== DATA FOR ANALYSIS ==
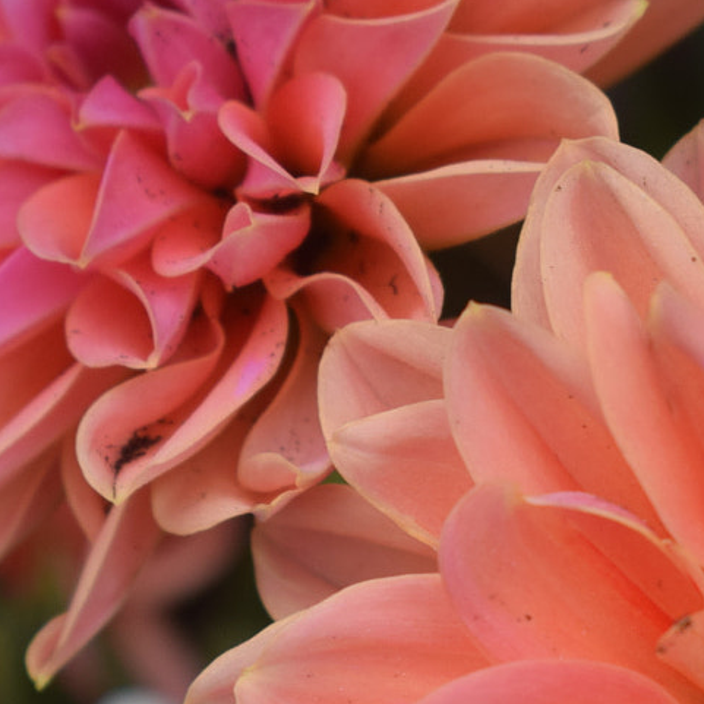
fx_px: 5371
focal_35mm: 233
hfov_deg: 7.5
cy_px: 738
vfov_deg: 7.5
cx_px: 722
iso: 360
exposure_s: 1/250
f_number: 8
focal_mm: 55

== PROBLEM DETAILS ==
Output all of the entries once more, word for word, with the images removed.

== ANSWER SPACE ==
fx_px: 5371
focal_35mm: 233
hfov_deg: 7.5
cy_px: 738
vfov_deg: 7.5
cx_px: 722
iso: 360
exposure_s: 1/250
f_number: 8
focal_mm: 55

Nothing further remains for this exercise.